Çillioğlu Cinayetinde Sahte Belge Skandalı
Albay Çillioğlu'nun ölümünü soruşturan savcının, Jandarma Kriminal Dairesi'ne gönderdiği yazı, büyük bir skandalı ortaya çıkardı.
Haber: Eşref Akgün, Cahit Kılıç
Albay Çillioğlu'nun ölümünü soruşturan savcının, Jandarma Kriminal Dairesi'ne gönderdiği yazı, büyük bir skandalı ortaya çıkardı. "Olaydan üç yıl sonra Çillioğlu'nun iki silahına niye el konuldu?" diye soran savcı, şok bir cevap aldı. "İlgili belge bizim değil, imzası olan kişinin kurumla bağı yok." yazısı üzerine albayın evine giden askerler ifadeye çağrıldı. Onlar da üstlerini işaret etti: "Emri yerine getirdik."
Lojmanında intihar ettiği ileri sürülen eski Tunceli Jandarma Komutanı Albay Kazım Çillioğlu'nun ölümüyle ilgili soruşturmada önemli bilgilere ulaşıldı. Olaydan 3 yıl sonra sahte belgeyle Çillioğlu'na ait iki silahın alınarak 3 ay sonra geri verildiği ortaya çıktı. Söz konusu gelişmeye ilişkin süreç, albayın oğlunun Malatya Başsavcılığı'na verdiği ifadeyle başladı. Gökhan Çillioğlu'nun 12 Aralık 1997'de iki rütbeli askerin evlerine gelerek 'Jandarma Kriminal Daire Başkanı Kıdemli Albay Osman Dereli' imzalı belge ile babasına ait ruhsatlı silahları istediğini anlatması üzerine savcılık harekete geçti. Jandarma Kriminal Daire Başkanlığı'na, Çillioğlu'nun Düzce'deki evine giden iki askerî personelin silahlara hangi maksatla el koyduğunu, ne gibi incelemeler yapıldığını sordu. Ancak Daire, silahların kendileri tarafından istenmediğini, Osman Dereli isimli kişinin de kurumla bağı olmadığını bildirdi. Bunun üzerine savcılık, silahları teslim alan iki askeri ifadeye çağırdı. Askerler, emri yerine getirdiklerini söyledi. Savcılık, silahların faili meçhul bir cinayette kullanılıp kullanılmadığını araştırıyor. Çillioğlu, uçak kazası sonucu şehit düşen Org. Eşref Bitlis'in ekibindendi.

§

§ Görev A
Çillioğlu soruşturmasıyla ilgili habere göre aşağıdaki soruları yanıtlayın:
(i) Albaydan alınan silahlar kaç ay sonra geri verildi?
(ii) Gökhan Çillioğlu'nun ifadesine göre iki rütbeli asker evlerine hangi tarihte geldi?
(iii) Çillioğlu hangi komutanın ekibindendi?
§ Görev B
Çillioğlu soruşturmasıyla ilgili haberi iki cümlede özetleyin.

§

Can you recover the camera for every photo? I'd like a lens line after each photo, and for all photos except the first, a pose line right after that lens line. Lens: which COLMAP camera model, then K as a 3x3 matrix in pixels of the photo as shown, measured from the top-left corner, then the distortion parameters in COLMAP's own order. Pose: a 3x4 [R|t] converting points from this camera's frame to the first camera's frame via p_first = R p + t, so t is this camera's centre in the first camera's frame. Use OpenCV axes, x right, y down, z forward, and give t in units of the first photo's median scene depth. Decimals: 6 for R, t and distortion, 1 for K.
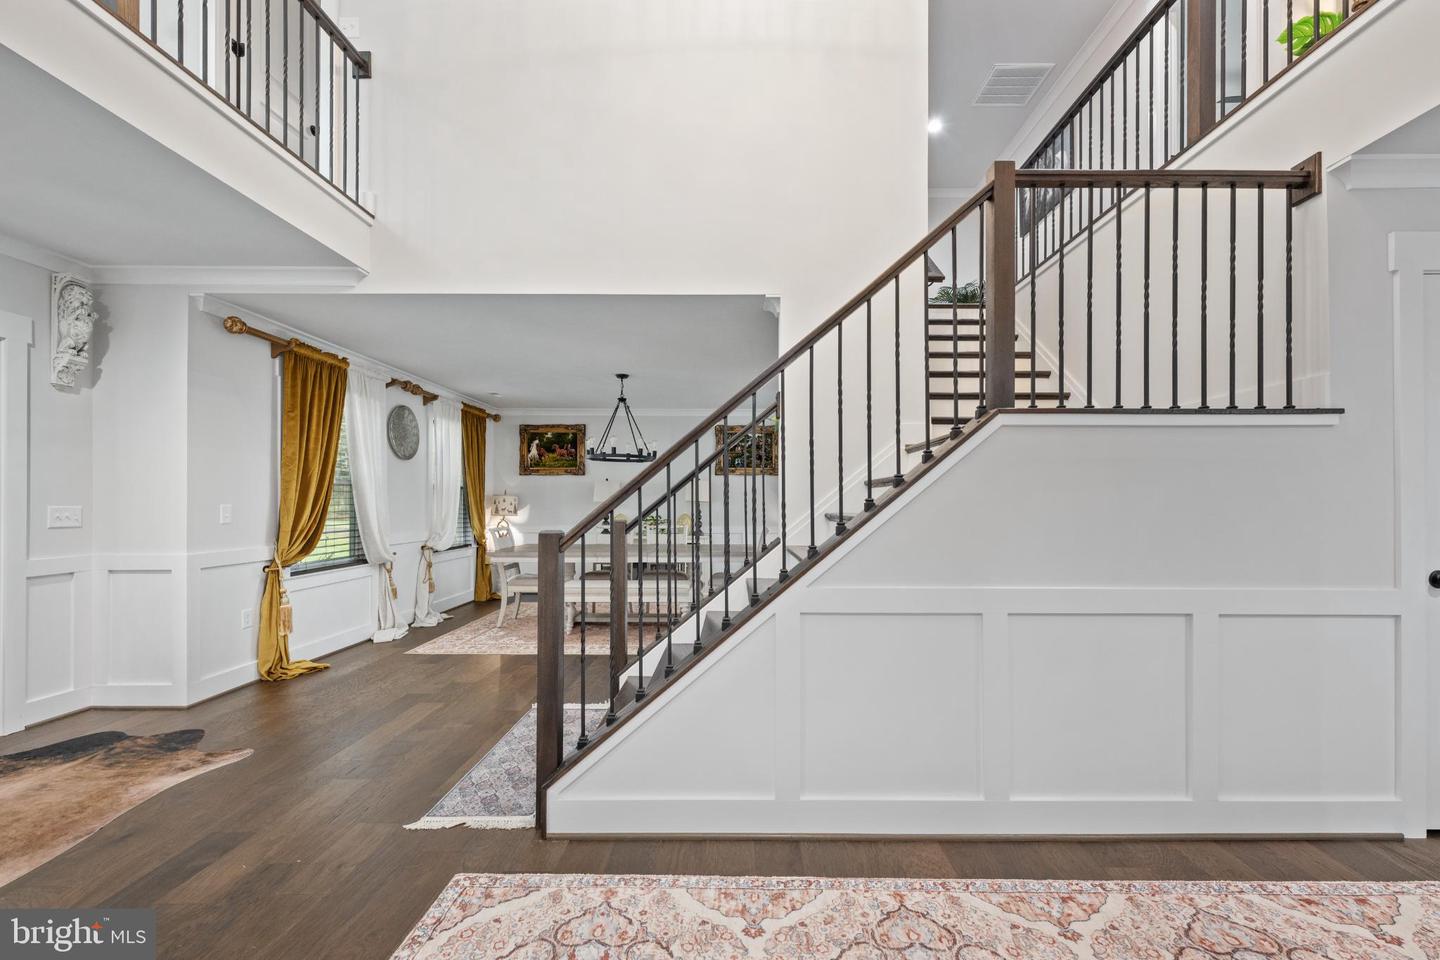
lens RADIAL K [[582.9, 0, 755.2], [0, 582.9, 502.8], [0, 0, 1]] dist [0.002079, -0.000740]
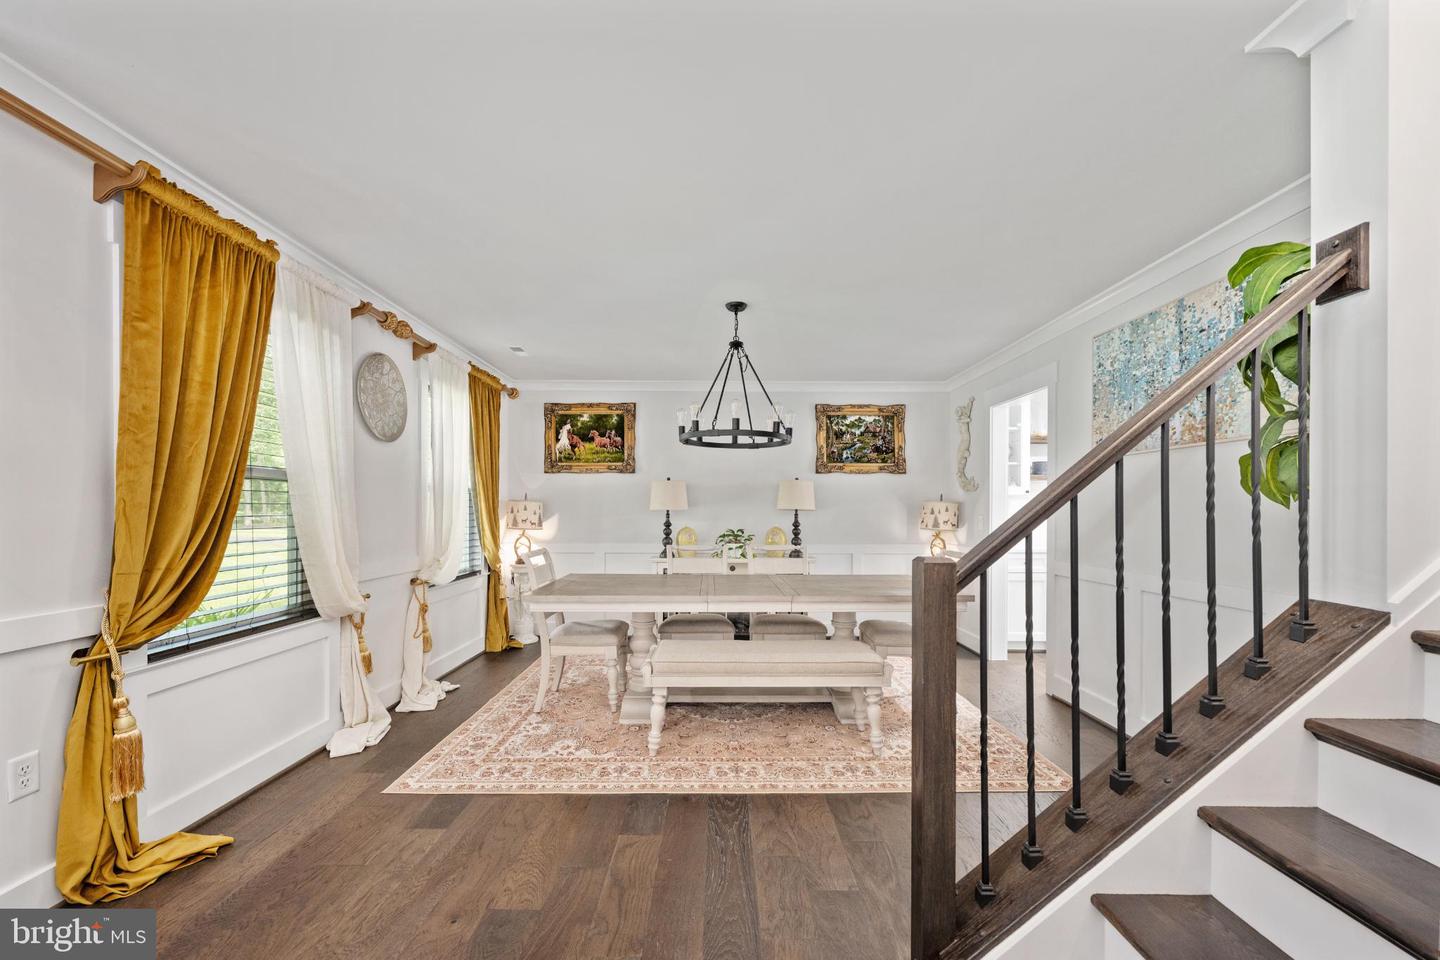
lens RADIAL K [[582.9, 0, 739.4], [0, 582.9, 516.1], [0, 0, 1]] dist [0.002079, -0.000740]
pose [[0.999993, 0.001936, 0.003185, -0.253929], [-0.001964, 0.999960, 0.008702, -0.001415], [-0.003168, -0.008708, 0.999957, 0.426864]]
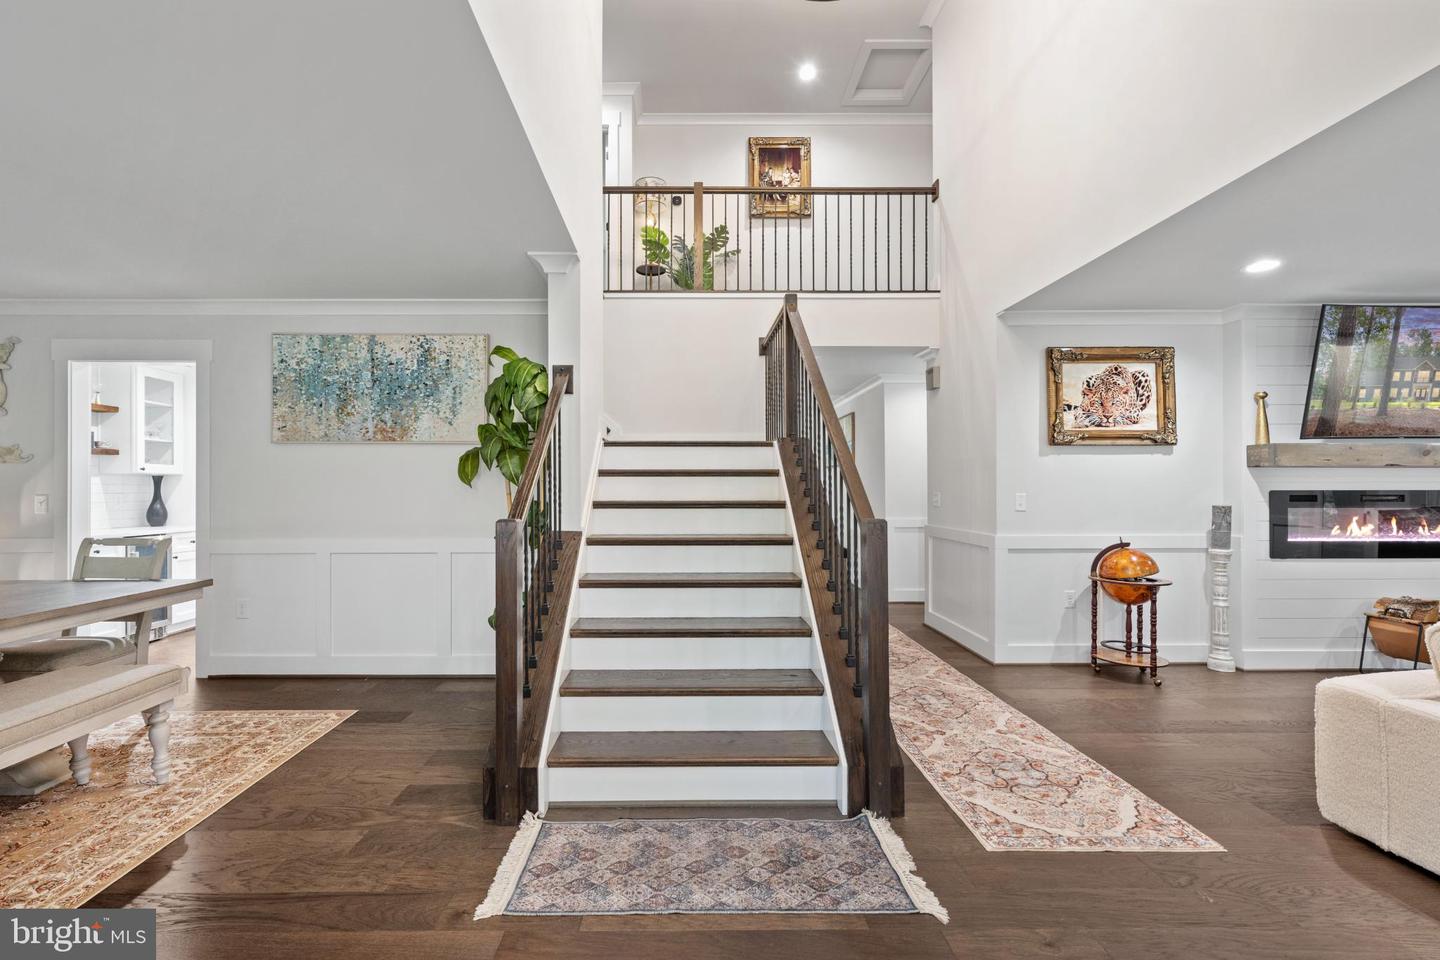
lens RADIAL K [[582.9, 0, 672.7], [0, 582.9, 487.4], [0, 0, 1]] dist [0.002079, -0.000740]
pose [[0.033277, 0.007753, 0.999416, -0.586975], [0.001859, 0.999968, -0.007819, 0.001477], [-0.999444, 0.002118, 0.033261, 0.569794]]
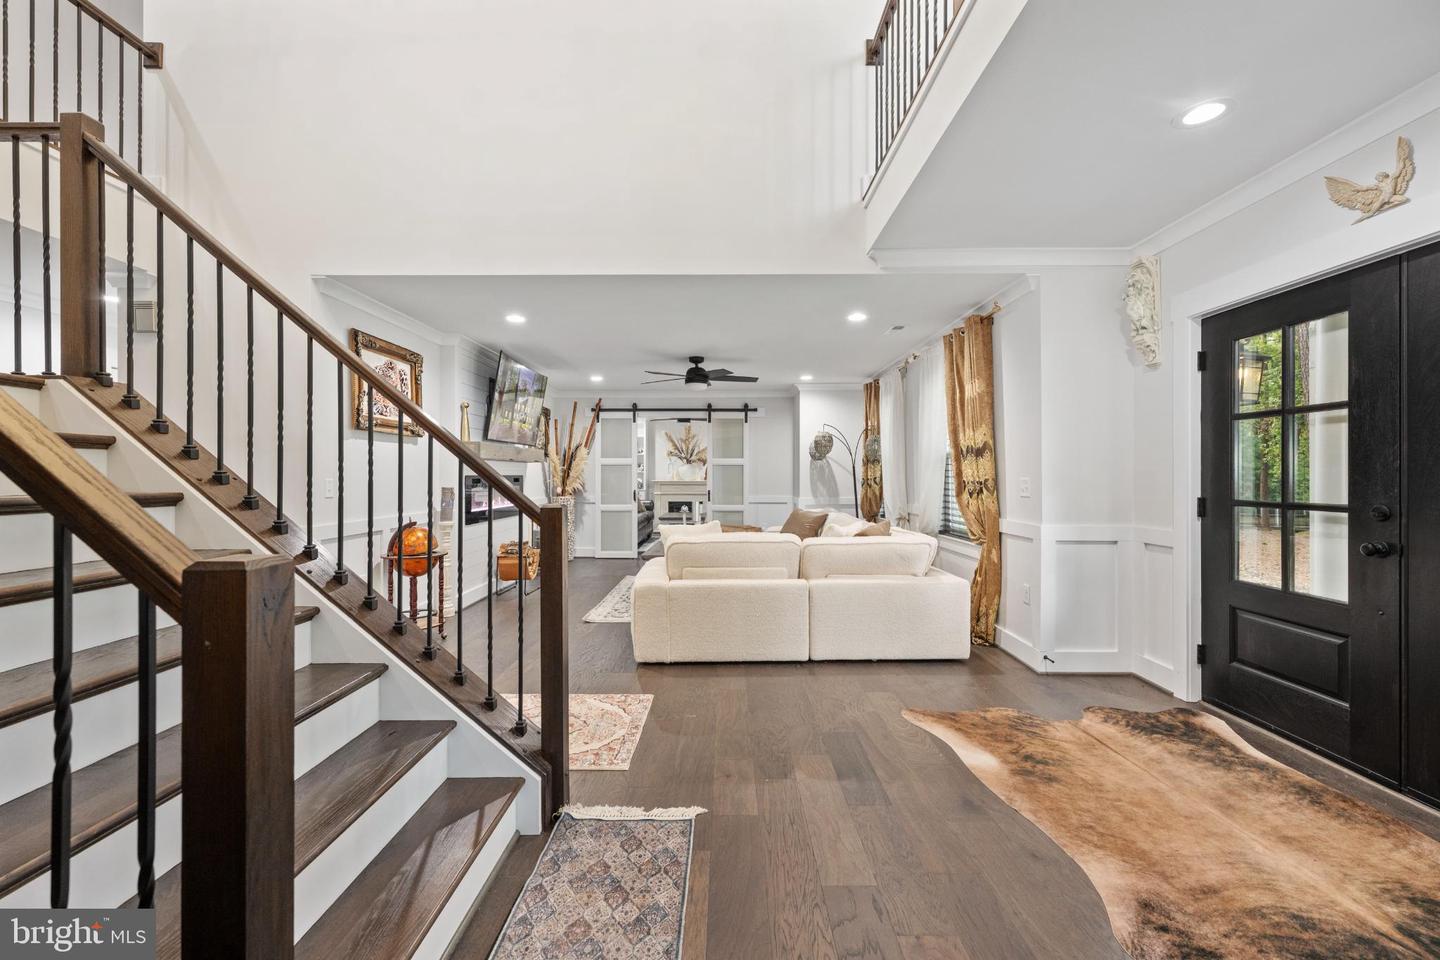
lens RADIAL K [[582.9, 0, 722.3], [0, 582.9, 470.1], [0, 0, 1]] dist [0.002079, -0.000740]
pose [[-0.999429, 0.001694, 0.033742, -0.285159], [0.001417, 0.999965, -0.008227, 0.000489], [-0.033755, -0.008174, -0.999397, 0.846683]]
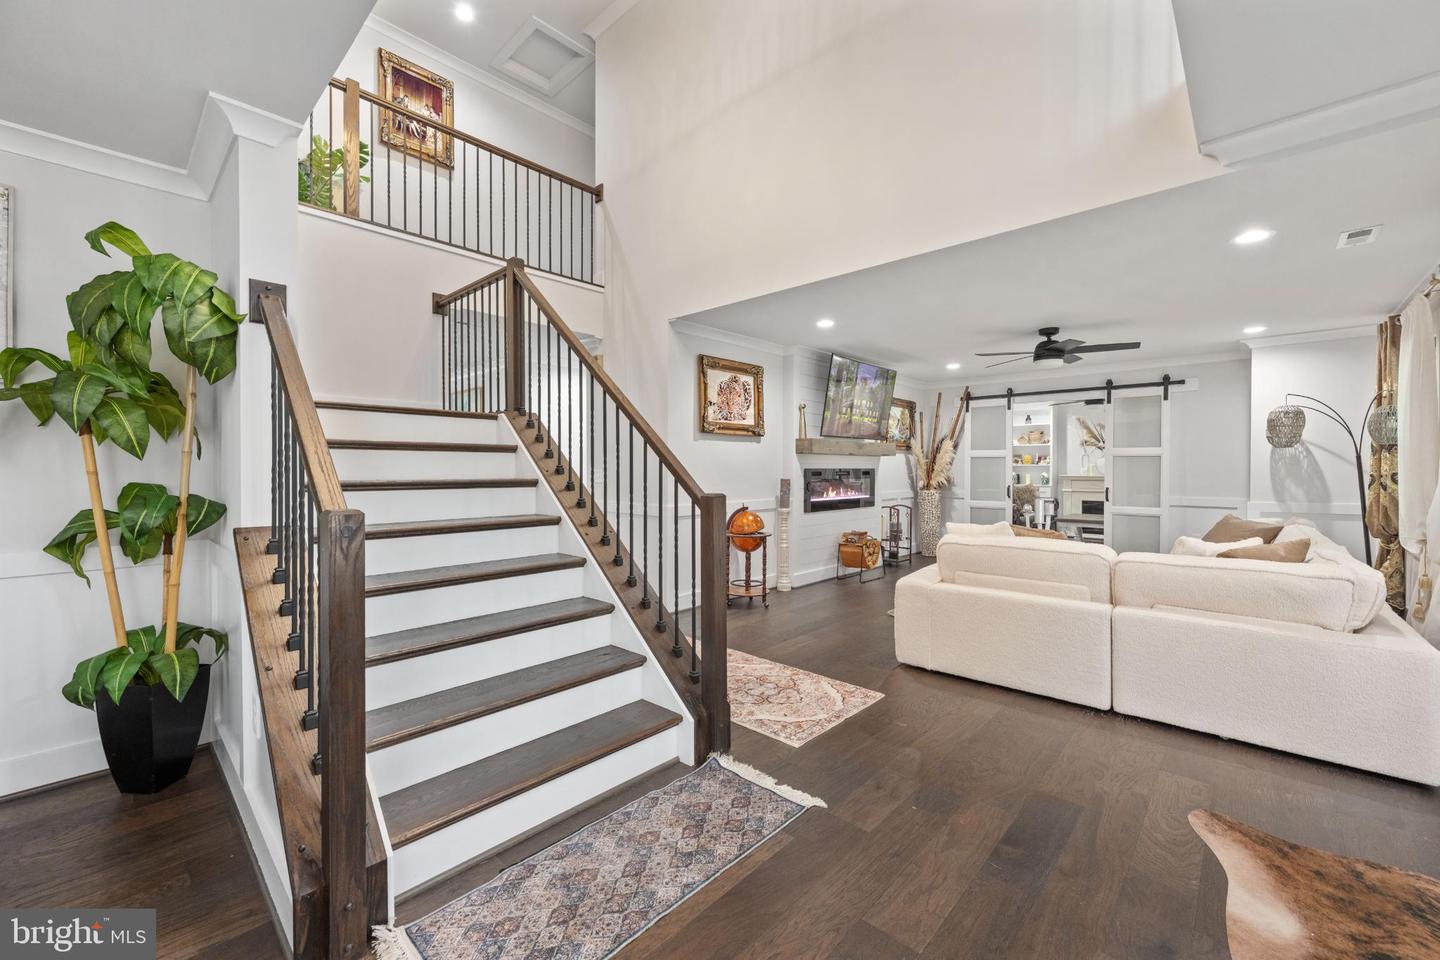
lens RADIAL K [[582.9, 0, 708.6], [0, 582.9, 468.2], [0, 0, 1]] dist [0.002079, -0.000740]
pose [[-0.702750, -0.000144, 0.711437, -0.493946], [-0.000546, 1.000000, -0.000337, 0.000475], [-0.711436, -0.000625, -0.702750, 0.779379]]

§

§ Alıştırma yanıtı A
(i) Silahlar 3 ay sonra geri verildi.
(ii) Askerler 12 Aralık 1997'de geldi.
(iii) Çillioğlu, Org. Eşref Bitlis'in ekibindendi.

§ Alıştırma yanıtı B
Eski Tunceli Jandarma Komutanı Albay Kazım Çillioğlu'nun ölümüne ilişkin soruşturmada, olaydan üç yıl sonra albaya ait iki silahın sahte bir belgeyle alınıp üç ay sonra geri verildiği ortaya çıktı. Jandarma Kriminal Dairesi belgenin kendilerine ait olmadığını bildirince savcılık silahları teslim alan iki askeri ifadeye çağırdı; askerler emri yerine getirdiklerini söyledi, savcılık ise silahların faili meçhul bir cinayette kullanılıp kullanılmadığını araştırıyor.